Appunti di un venditore di donne: recensione del film tratto dal libro di Giorgio Faletti
La Milano degli anni di piombo è lo sfondo dell'adattamento cinematografico di uno degli ultimi romanzi del compianto Giorgio Faletti.
Adattare un libro di Giorgio Faletti è sempre un processo lungo e intricato, fatto di fasi di confronto diretto con la scrittura di uno dei maestri incontrastati del thriller italiano contemporaneo, ma anche di adattamento visuale con l’atmosfera che permea tutte le vicende dello scrittore e artista. Uno degli ultimi romanzi del compianto Faletti ha ricevuto da poco una sua trasposizione cinematografica di notevole spessore.
Appunti di un venditore di donne è un film di Fabio Resinaro in uscita in prima visione assoluta su Sky Cinema 1 il 25 giugno alle 21.15 e poi disponibile in streaming sulla piattaforma Now TV.
Il cast del film è di tutto rispetto, vantando tra gli interpreti attori molto conosciuti e apprezzati come Mario Sgueglia, Miriam Dalmazio, Francesco Montanari e Michele Placido.
Una storia dal sapore degli anni ’70
La vicenda segue l’ambientazione descritta dal romanzo di Faletti, che mostra la Milano degli anni ’70, una città contraddistinta dalle sue ombre di violenza, malavita e spaccio. In questo quadro si interseca la vita di Bravo (Mario Sgueglia), un imprenditore del settore della prostituzione. Il suo vissuto è molto più intricata di quello che vuole mostrare: tra intrighi sentimentali e economici, sullo sfondo degli anni di piombo si muovono figure fantasmatiche che saranno fondamentali per la definizione di un senso comune tra la realtà filmica e quella fattuale.
Appunti di un venditore di donne è caratterizzato da una regia concitata, che si denota soprattutto dalla scelta di determinati movimenti di macchina: inizialmente lenti e meditati, si fanno piano piano frenetici con il cambiare del ritmo narrativo. La macchina a mano permette di immergersi epidermicamente nel tessuto filmico, rendendo la composizione delle immagini sporche e volutamente accelerate, per rendere la veridicità della materia visuale. L’aderenza dell’obiettivo ai personaggi rende la macchina da presa incollata al loro peregrinare, seguendoli quasi in modo zavattiniano per le oscure strade di Milano.
La narrazione è molto efficace, denotando un’efficacia diegetica del regista Resinaro, che ha utilizzato, come affermato da lui stesso, un punto di vista d’epoca per la costruzione delle inquadrature e del tessuto rappresentazionale di Appunti di un venditore di donne. Applicando il linguaggio filmico e tecnologico ad una visione concettuale degli autori degli anni ’70 è pienamente riuscito nell’intento di creare un decoupage cinematografico in grado di restituire l’atmosfera e un crudo scorcio sulla violenza di un periodo storico che ha caratterizzato gli ultimi decenni del secolo scorso in Italia.
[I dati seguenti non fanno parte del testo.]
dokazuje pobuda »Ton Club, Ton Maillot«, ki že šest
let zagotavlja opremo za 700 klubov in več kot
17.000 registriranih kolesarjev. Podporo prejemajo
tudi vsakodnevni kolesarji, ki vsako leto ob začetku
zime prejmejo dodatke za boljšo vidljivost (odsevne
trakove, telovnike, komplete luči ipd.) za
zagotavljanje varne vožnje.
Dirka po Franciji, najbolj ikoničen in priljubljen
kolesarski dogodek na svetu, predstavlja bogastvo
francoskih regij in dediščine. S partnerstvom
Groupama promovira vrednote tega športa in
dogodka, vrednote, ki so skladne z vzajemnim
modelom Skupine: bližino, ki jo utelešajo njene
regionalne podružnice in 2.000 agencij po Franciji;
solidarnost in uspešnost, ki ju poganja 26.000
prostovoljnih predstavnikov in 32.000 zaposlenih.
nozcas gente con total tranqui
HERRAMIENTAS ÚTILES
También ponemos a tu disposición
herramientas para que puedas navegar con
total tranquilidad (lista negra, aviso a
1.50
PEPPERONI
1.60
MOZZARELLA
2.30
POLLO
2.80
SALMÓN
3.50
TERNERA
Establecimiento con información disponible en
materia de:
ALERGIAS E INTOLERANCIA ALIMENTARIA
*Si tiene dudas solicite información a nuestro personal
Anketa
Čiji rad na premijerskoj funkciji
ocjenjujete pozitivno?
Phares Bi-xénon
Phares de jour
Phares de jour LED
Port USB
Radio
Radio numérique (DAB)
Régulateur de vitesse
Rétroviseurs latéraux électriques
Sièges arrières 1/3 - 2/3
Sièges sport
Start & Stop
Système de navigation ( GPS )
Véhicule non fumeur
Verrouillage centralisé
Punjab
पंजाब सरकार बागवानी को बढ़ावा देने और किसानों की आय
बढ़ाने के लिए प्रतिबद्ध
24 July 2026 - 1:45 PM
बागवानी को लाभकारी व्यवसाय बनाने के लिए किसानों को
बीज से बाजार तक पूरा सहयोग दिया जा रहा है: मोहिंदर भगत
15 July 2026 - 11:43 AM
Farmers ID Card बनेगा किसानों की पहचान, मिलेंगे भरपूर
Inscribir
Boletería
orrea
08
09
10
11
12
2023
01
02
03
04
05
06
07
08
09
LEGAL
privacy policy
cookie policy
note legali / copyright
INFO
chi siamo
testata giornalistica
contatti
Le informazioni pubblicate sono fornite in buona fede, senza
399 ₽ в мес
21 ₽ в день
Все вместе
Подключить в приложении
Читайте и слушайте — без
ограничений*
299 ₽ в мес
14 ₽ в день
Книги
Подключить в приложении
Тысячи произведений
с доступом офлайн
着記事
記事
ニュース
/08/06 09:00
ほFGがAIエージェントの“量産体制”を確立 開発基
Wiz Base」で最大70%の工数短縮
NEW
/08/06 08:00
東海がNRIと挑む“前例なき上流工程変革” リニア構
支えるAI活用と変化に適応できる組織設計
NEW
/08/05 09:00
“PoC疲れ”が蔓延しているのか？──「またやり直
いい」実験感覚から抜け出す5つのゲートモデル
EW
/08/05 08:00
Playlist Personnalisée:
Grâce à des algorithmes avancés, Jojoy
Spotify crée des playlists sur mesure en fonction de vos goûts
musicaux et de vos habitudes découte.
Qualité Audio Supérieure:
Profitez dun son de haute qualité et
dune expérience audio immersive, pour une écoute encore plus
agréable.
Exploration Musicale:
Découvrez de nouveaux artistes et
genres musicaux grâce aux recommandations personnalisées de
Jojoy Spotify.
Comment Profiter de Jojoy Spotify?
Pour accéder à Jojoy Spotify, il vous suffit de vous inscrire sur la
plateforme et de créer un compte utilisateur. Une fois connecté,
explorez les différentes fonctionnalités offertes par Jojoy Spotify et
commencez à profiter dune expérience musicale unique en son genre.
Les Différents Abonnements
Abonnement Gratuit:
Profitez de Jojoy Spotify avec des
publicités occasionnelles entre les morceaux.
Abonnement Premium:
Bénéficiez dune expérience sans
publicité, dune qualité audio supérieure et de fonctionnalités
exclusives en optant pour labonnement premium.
Appunti di un venditore di donne: un equilibrio grafico e narrativo
L’alone di mistero intreccia il livello grafico, cromatico e quello narrativo in un vortice che coinvolge lo spettatore e lo lascia incollato allo schermo. La maggior parte delle scene sono ambientate di notte, dunque la scelta dei colori e della fotografia rispecchia la voglia di restituire non solo un’immagine definita e nitida, ma anche una simbologia intrinseca all’immagine attraverso la definizione di un quadro prospettico e cromatico che va da colori molto caldi a saturi e freddi, per mostrare una composizione dell’inquadratura semplice ma al contempo efficace negli scorci che intende restituire.
La storia poi si mostra come un giallo psicologico nel giallo narrativo: ad un certo punto quest’ultimo prende il sopravvento sui traumi del protagonista, intrecciando le diverse dinamiche diegetiche e rendendo complicata la comprensione del testo filmico, per poi dispiegarsi in un’efficace scelta regista basata su dati politici e ideologici reali e realistici.
Una nota di merito va, oltre che alla regia e alla fotografia, anche e soprattutto alla recitazione, davvero efficace nella sua semplicità di gesti ed espressioni, restituendo una veridicità attoriale che mostra come anche un’interpretazione meditata e minimale possa avere uno spessore emozionale così alto.